Leaves don’t need water, roots do! Long water wands let you reach in to water at the root of your plant as each needs it. There is no evaporation from overhead watering or water on foliage. Fuzzy plants don’t like wet leaves, they can’t breathe nor regulate their temperatures properly.  Nor herbs. If you live by a busy dusty street, then do wash down your plants occasionally to keep their leaf pores open and dissuade Whiteflies.

Water Wand Easy Shutoff ValveKeep the flow low! Choose a water wand with low flow, like the ones they use in nurseries that don’t break the plants. Get one that has an easy to use shutoff valve. Check out this new kind in the image. In a lot of nurseries employees are required to shut off the water while moving from one plant to another! Saves water when you go plant to plant, area to area. Low flow lets the water sink in. The general rule of thumb is water deeply, 1″, once a week. Check that by sticking your finger in the ground. If the soil is dry 1″ down, it’s time to water or water more.

Plants need different amounts of water. Lettuce and short rooted plants like some varieties of strawberries, green beans, onion, need water about every three days or so unless it is exceptionally hot and/or windy. At super hot times you may need to water once a day, twice a day for seed beds. Lettuce may need water every day to keep fast growth and sweet flavor. Big bodied plants like zucchini, some melons, pumpkins and winter squash need a lot of water to support all that plant. And there are times when plants don’t need any water at all, like when garlic and onions mature. They need to develop their ‘storage skin’ that keeps their innards moist while being stored.

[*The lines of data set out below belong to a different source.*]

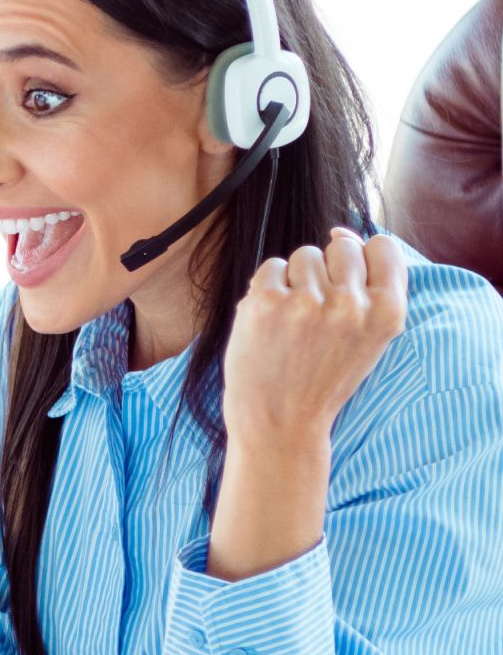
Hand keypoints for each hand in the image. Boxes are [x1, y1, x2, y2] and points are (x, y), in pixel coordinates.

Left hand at [222, 227, 408, 443]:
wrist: (280, 422)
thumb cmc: (323, 378)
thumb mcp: (367, 339)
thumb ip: (368, 288)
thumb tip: (342, 231)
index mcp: (386, 313)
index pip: (384, 247)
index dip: (364, 256)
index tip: (348, 279)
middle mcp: (351, 304)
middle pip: (341, 246)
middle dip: (327, 270)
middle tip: (315, 312)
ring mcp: (307, 301)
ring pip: (304, 255)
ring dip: (295, 280)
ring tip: (293, 322)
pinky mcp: (267, 300)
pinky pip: (271, 266)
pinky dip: (267, 288)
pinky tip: (270, 321)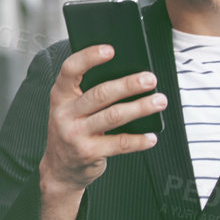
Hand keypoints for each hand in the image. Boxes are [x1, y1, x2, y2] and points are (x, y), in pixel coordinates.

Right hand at [39, 45, 167, 196]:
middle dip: (129, 84)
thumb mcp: (70, 108)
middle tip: (150, 79)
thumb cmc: (72, 129)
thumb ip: (88, 92)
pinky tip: (151, 136)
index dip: (89, 57)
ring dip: (140, 107)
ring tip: (159, 101)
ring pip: (114, 116)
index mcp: (60, 96)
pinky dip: (139, 140)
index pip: (70, 70)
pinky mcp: (89, 153)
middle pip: (100, 93)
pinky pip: (120, 144)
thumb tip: (128, 74)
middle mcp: (65, 114)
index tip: (111, 50)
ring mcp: (75, 134)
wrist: (59, 169)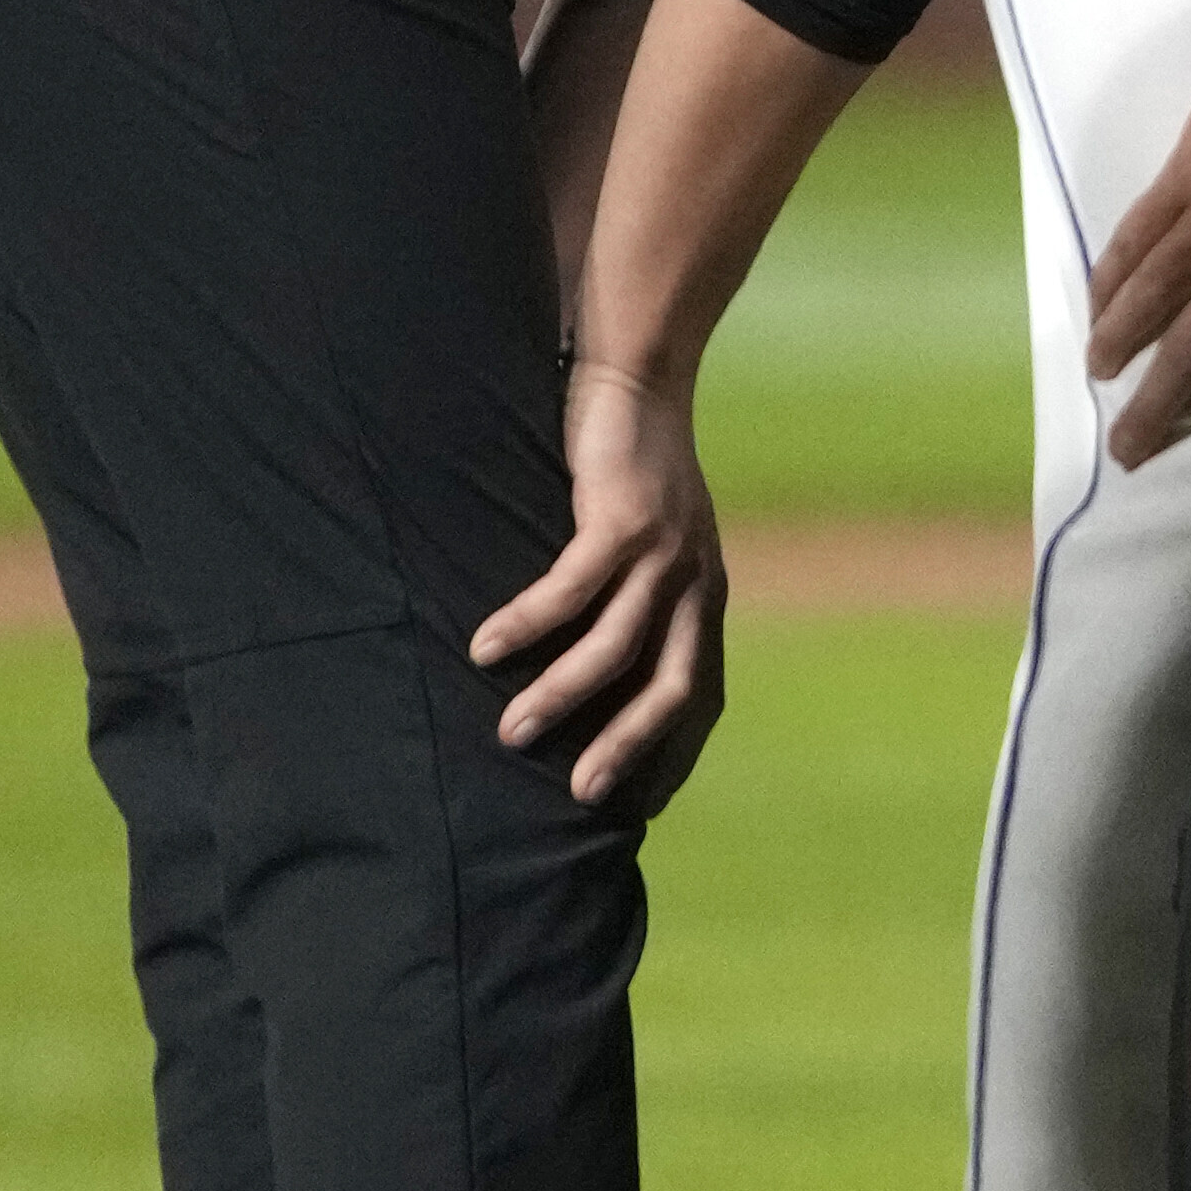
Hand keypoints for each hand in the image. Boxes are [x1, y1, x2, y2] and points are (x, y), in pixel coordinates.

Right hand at [474, 357, 727, 809]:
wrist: (638, 380)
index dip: (671, 754)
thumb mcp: (649, 546)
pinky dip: (529, 623)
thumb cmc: (629, 470)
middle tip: (576, 798)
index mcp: (705, 598)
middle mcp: (696, 583)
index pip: (701, 697)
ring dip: (561, 694)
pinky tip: (486, 648)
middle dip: (623, 747)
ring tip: (510, 733)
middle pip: (670, 688)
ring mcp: (664, 551)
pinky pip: (573, 587)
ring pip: (616, 646)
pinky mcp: (623, 517)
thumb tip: (588, 671)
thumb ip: (634, 603)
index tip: (634, 809)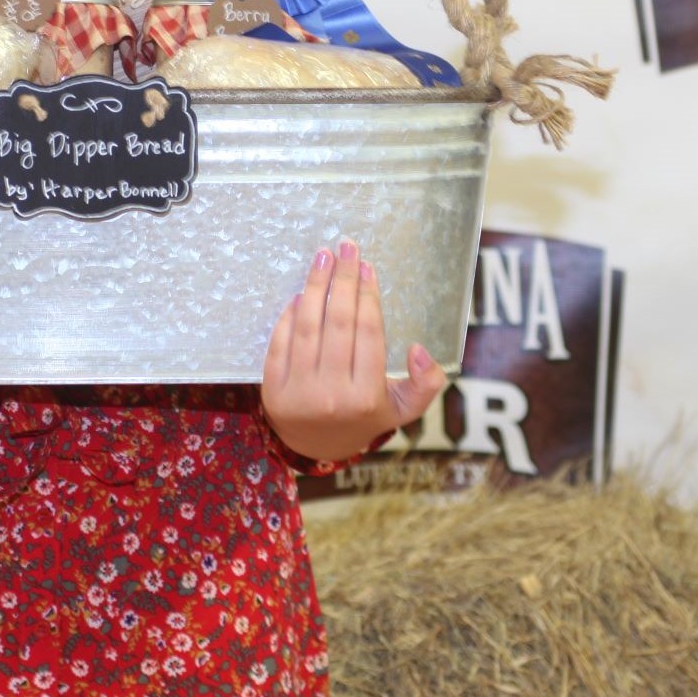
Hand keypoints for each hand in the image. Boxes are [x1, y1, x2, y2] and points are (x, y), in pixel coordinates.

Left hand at [260, 240, 446, 464]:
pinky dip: (290, 314)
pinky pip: (280, 341)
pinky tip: (301, 292)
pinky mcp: (272, 388)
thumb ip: (425, 384)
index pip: (368, 333)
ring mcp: (298, 391)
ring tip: (323, 258)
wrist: (314, 449)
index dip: (367, 295)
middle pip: (338, 323)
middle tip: (346, 247)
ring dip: (315, 286)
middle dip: (343, 279)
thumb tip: (419, 349)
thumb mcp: (402, 410)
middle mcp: (332, 394)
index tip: (367, 266)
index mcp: (367, 397)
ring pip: (308, 326)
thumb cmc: (362, 420)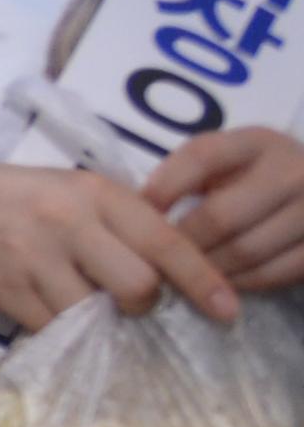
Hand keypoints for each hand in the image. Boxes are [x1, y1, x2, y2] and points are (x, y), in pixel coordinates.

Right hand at [0, 154, 240, 327]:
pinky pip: (54, 328)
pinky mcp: (5, 292)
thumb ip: (124, 220)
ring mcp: (32, 259)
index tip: (227, 309)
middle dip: (142, 302)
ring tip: (83, 302)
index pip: (164, 241)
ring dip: (98, 320)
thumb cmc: (20, 196)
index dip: (201, 279)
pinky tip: (50, 307)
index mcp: (94, 192)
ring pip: (94, 314)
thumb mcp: (76, 189)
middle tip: (127, 299)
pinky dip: (62, 328)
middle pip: (137, 285)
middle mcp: (66, 222)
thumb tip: (176, 271)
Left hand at [149, 126, 303, 292]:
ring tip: (179, 277)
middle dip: (181, 243)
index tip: (138, 214)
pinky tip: (218, 283)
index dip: (164, 187)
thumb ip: (190, 173)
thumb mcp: (229, 160)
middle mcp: (293, 172)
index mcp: (259, 143)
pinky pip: (272, 273)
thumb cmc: (257, 176)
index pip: (202, 157)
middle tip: (153, 260)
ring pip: (245, 251)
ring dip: (205, 269)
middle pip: (220, 216)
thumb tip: (139, 208)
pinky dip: (238, 283)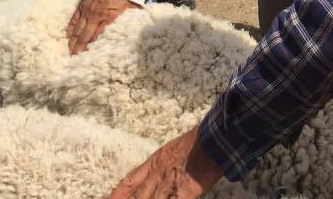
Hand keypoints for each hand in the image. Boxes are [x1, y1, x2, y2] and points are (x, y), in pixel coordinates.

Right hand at [66, 0, 141, 54]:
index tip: (88, 60)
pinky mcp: (81, 5)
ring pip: (76, 30)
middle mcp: (95, 15)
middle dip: (78, 50)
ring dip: (72, 43)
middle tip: (74, 62)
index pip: (97, 37)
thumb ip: (131, 21)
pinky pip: (73, 20)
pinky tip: (68, 38)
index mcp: (108, 17)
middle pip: (84, 36)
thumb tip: (136, 33)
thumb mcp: (133, 8)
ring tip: (69, 54)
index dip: (91, 49)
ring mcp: (86, 10)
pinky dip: (70, 30)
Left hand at [109, 127, 223, 198]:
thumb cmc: (200, 141)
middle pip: (137, 195)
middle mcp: (158, 174)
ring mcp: (169, 185)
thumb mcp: (175, 148)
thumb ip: (166, 162)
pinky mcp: (183, 193)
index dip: (118, 193)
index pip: (130, 180)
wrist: (214, 139)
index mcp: (156, 161)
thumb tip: (162, 171)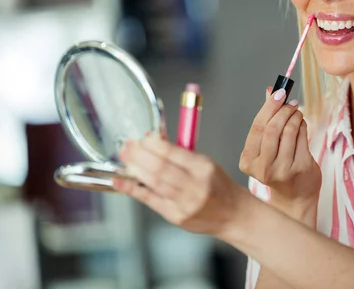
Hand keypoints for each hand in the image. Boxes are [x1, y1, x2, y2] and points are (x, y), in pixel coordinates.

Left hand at [114, 134, 245, 236]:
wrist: (233, 215)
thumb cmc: (218, 186)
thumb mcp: (206, 164)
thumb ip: (181, 154)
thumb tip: (153, 141)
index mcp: (204, 168)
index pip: (174, 153)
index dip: (154, 144)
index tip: (143, 137)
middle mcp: (196, 186)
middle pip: (161, 168)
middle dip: (140, 155)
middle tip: (127, 146)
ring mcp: (185, 203)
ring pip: (155, 183)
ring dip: (135, 169)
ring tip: (124, 158)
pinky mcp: (176, 217)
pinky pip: (150, 200)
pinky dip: (133, 189)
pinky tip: (120, 181)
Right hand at [239, 87, 320, 225]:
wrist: (295, 198)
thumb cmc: (278, 168)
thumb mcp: (266, 147)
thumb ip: (267, 119)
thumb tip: (270, 90)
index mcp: (248, 161)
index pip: (257, 128)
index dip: (269, 108)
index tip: (278, 93)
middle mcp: (262, 167)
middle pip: (272, 129)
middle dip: (283, 111)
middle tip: (291, 102)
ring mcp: (281, 170)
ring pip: (289, 132)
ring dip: (295, 116)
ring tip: (297, 112)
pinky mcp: (300, 168)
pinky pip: (302, 138)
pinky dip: (302, 126)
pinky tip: (302, 124)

Steady water is critical for beans, a heavy producer with small root, and strawberries. Beans curl and strawberries are misshapen, called cat faced, when watering is irregular. Celery and chard are thirsty plants. They need a lot of compost, soil with water holding capacity. Chard naturally wilts in heat, so check first, poke your finger in the soil, so you don’t literally drown it when it is only doing its midday thing!

What else you can do!
  • Compost before planting! Compost has serious water holding capacity, saves water.
  • Except for tomatoes, make planting basins below the soil level. For drier fungi free surface soil for tomatoes, make mounds with the basin on top of it, the bottom of the basin above neighboring soil levels. As soon as you plant, mulch. Put a stake in the center of the basin and water only there at the roots of your plant. Your plant gets water, the basin berms or sunken basin prevent wind drying the soil like in waffle gardening. A few days after you start watering, check to see the basin is still in good shape, doing its job. Soil naturally settles, so add more to tomato berms if needed. Clear out sunken basins if they have filled in a bit.
  • Make berms along pathways especially in sloping areas. Pathways don’t need water. The berms don’t have to be big and the berms don’t need to be wetted.
  • Sprinkle transplant roots with mycorrhizae fungi at planting time. Mycorrhizae increase water and nutrient uptake. In Goleta ask for it at Island Seed and Feed.
  • Except for super heat lovers, Mulch like religion to keep your soil cooler, moist longer.
Hand watering is kinda Zen. You are ‘with’ your plants, see what they need, what needs doing next. Hummingbirds come. You take in the day, the beauty around you. You feel the Earth under your feet.